#### PASSAGE
________________________________________
Insofar as indemnification for liabilities arising under the Securities Act of 1933, as amended, may be permitted to directors, officers or persons controlling the Registrant pursuant to the foregoing provisions, the Registrant has been informed that in the opinion of the Securities and Exchange Commission such indemnification is against public policy as expressed in the Securities Act, and is therefore unenforceable.

Item 7. Exemption from Registration Claimed.

 Not applicable.

Item 8. Exhibits.

 A list of exhibits included as part of this registration statement is set forth in the Exhibit Index to this registration statement.

Item 9. Undertakings

(a) The undersigned registrant hereby undertakes:

 (1)  To file, during any period in which offers or sales are being made, a post-effective amendment to this registration statement:

(i) To include any prospectus required by section 10(a)(3) of the Securities Act of 1933;

(ii) To reflect in the prospectus any facts or events arising after the effective date of this registration statement (or the most recent post-effective amendment hereof) which, individually or in the aggregate, represent a fundamental change in the information set forth in this Registration Statement;

(iii) To include any material information with respect to the plan of distribution not previously disclosed in this registration statement or any material change to such information in this registration statement;

provided, however, that paragraphs (a)(1)(i) and (a)(1)(ii) do not apply if the registration statement is on Form S-8 and if the information required to be included in a post-effective amendment by those paragraphs is contained in reports filed with or furnished to the Securities and Exchange Commission by the registrant pursuant to Section 13 or Section 15(d) of the Securities Exchange Act of 1934 that are incorporated by reference into this registration statement.

 (2) That, for the purpose of determining any liability under the Securities Act of 1933, each such post-effective amendment shall be deemed to be a new registration statement relating to the securities offered therein, and the offering of such securities at that time shall be deemed to be the initial bona fide offering thereof.

 (3) To remove from registration by means of a post-effective amendment any of the securities being registered which remain unsold at the termination of the offering.
________________________________________
#### YOUR TASKS
1 - Decide whether each statement agrees with the registration statement excerpt. Answer yes or no and quote the words of the excerpt that settle it. (a) The Registrant has been told that, in the Securities and Exchange Commission's opinion, indemnification for Securities Act liabilities cannot be enforced. (b) The registrant claims an exemption from registration. (c) Securities that are still unsold when the offering ends stay registered.
2 - Carry the registration statement excerpt forward, beginning right after its final undertaking.
________________________________________
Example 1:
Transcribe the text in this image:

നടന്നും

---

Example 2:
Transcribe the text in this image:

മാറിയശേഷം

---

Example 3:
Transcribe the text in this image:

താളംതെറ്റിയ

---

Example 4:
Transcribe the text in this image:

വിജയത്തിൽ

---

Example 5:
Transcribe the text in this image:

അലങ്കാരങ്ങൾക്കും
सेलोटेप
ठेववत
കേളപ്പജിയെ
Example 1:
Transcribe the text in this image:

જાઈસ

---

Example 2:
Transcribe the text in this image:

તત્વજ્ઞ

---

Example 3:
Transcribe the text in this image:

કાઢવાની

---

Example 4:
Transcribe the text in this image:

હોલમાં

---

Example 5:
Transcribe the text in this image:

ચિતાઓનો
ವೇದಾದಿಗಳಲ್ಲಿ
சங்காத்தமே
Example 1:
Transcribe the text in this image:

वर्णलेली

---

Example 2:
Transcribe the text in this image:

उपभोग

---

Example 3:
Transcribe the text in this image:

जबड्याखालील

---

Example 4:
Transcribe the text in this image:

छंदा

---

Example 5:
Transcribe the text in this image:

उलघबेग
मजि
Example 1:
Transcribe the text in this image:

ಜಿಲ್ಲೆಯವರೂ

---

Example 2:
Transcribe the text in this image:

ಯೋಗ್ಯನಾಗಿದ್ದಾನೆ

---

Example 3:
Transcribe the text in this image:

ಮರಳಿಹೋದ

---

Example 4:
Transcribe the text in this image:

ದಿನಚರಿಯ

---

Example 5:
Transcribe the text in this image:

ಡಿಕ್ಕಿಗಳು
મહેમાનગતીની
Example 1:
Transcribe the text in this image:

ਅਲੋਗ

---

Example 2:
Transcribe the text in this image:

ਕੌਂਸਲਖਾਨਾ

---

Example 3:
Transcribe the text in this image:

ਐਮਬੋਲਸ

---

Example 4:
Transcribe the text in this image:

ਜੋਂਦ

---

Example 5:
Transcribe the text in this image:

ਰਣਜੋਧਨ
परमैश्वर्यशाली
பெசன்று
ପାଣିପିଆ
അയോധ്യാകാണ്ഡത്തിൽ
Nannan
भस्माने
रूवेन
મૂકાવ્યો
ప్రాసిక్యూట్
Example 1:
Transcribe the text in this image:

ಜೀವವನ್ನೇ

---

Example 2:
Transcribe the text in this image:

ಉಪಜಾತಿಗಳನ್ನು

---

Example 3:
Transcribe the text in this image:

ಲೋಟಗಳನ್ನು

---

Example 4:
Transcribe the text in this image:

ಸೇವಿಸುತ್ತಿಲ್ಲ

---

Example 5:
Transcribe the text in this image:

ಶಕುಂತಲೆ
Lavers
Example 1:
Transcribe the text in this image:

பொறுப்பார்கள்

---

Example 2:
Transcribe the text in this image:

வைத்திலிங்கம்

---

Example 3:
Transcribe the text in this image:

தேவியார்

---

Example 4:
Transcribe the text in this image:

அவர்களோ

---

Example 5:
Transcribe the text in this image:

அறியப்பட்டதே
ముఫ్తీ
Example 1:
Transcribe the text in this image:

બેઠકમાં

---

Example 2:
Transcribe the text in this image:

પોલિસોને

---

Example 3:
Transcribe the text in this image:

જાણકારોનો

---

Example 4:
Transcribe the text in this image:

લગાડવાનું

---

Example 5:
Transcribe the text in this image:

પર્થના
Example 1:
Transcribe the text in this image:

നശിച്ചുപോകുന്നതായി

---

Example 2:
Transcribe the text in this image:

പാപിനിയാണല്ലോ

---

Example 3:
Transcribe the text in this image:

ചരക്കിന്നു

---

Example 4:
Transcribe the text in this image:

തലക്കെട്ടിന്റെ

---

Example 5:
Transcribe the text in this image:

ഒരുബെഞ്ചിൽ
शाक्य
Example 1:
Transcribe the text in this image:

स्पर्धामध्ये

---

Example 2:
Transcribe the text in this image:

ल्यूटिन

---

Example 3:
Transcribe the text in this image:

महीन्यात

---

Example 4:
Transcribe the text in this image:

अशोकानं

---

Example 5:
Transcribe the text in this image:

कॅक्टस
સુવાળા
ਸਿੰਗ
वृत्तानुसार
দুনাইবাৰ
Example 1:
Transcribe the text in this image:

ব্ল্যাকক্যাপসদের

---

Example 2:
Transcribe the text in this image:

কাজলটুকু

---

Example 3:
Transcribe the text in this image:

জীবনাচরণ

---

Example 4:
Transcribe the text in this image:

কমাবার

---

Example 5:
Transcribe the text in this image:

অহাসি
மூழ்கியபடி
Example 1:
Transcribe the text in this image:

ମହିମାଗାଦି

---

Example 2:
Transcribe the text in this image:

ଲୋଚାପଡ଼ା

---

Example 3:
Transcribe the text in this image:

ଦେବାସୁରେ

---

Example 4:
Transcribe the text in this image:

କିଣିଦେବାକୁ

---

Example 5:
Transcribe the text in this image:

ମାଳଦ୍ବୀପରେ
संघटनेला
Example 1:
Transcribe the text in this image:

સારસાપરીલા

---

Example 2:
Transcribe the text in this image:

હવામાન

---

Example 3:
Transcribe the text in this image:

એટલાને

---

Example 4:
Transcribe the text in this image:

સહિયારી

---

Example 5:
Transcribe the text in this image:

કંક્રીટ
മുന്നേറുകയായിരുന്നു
________________________________________
#### RESPONSES BY TASK
1 -
(a) Yes: "such indemnification is against public policy as expressed in the Securities Act, and is therefore unenforceable."
(b) No: "Not applicable."
(c) No: "To remove from registration by means of a post-effective amendment any of the securities being registered which remain unsold at the termination of the offering."

2 -
 (b) The undersigned registrant hereby undertakes that, for purposes of determining any liability under the Securities Act of 1933, each filing of the registrant's annual report pursuant to Section 13(a) or Section 15(d) of the Securities Exchange Act of 1934 (and, where applicable, each filing of an employee benefit plan's annual report pursuant to section 15(d) of the Securities Exchange Act of 1934) that is incorporated by reference in this registration statement shall be deemed to be a new registration statement relating to the securities offered therein, and the offering of such securities at that time shall be deemed to be the initial bona fide offering thereof.

(c) Insofar as indemnification for liabilities arising under the Securities Act of 1933 may be permitted to directors, officers and controlling persons of the registrant pursuant to the foregoing provisions, or otherwise, the registrant has been advised that in the opinion of the SEC such indemnification is against public policy as expressed in such Act and is, therefore, unenforceable.  In the event that a claim for indemnification against such liabilities (other than the payment by the registrant of expenses incurred or paid by a director, officer or controlling person of the registrant in the successful defense of any action, suit or proceeding) is asserted by such director, officer or controlling person in connection with the securities being registered, the registrant will, unless in the opinion of its counsel the matter has been settled by controlling precedent, submit to a court of appropriate jurisdiction the question whether such indemnification by it is against public policy as expressed in the Securities Act of 1933 and will be governed by the final adjudication of such issue.


SIGNATURES

Pursuant to the requirements of the Securities Act of 1933, the registrant certifies that it has reasonable grounds to believe that it meets all of the requirements for filing on Form S-8 and has duly caused this registration statement to be signed on its behalf by the undersigned, thereunto duly authorized in the City of New York, on this 13th day of January, 2022.

  THE REAL BROKERAGE INC.
     
  By:  /s/ Michelle Ressler
    Michelle Ressler
    Chief Financial Officer

 

                                                                                                             


POWER OF ATTORNEY

Each person whose signature appears below constitutes and appoints Tamir Poleg and Michelle Ressler as his attorney-in-fact, with the power of substitution, for them in any and all capacities, to sign any amendments to this registration statement, and to file the same, with exhibits thereto and other documents in connection therewith, with the Securities and Exchange Commission, hereby ratifying and confirming all that said attorneys-in-fact, or their substitute or substitutes, may do or cause to be done by virtue hereof.

Pursuant to the requirements of the Securities Act of 1933, this registration statement has been signed by the following persons in the capacities indicated below on January 13, 2022.

Signature   Title   Date
         
/s/ Tamir Poleg   President, Chief Executive Officer and Chairman   January 13, 2022
Tamir Poleg   (Principal Executive Officer)    
         
/s/ Michelle Ressler   Chief Financial Officer   January 13, 2022
Michelle Ressler   (Principal Financial Officer)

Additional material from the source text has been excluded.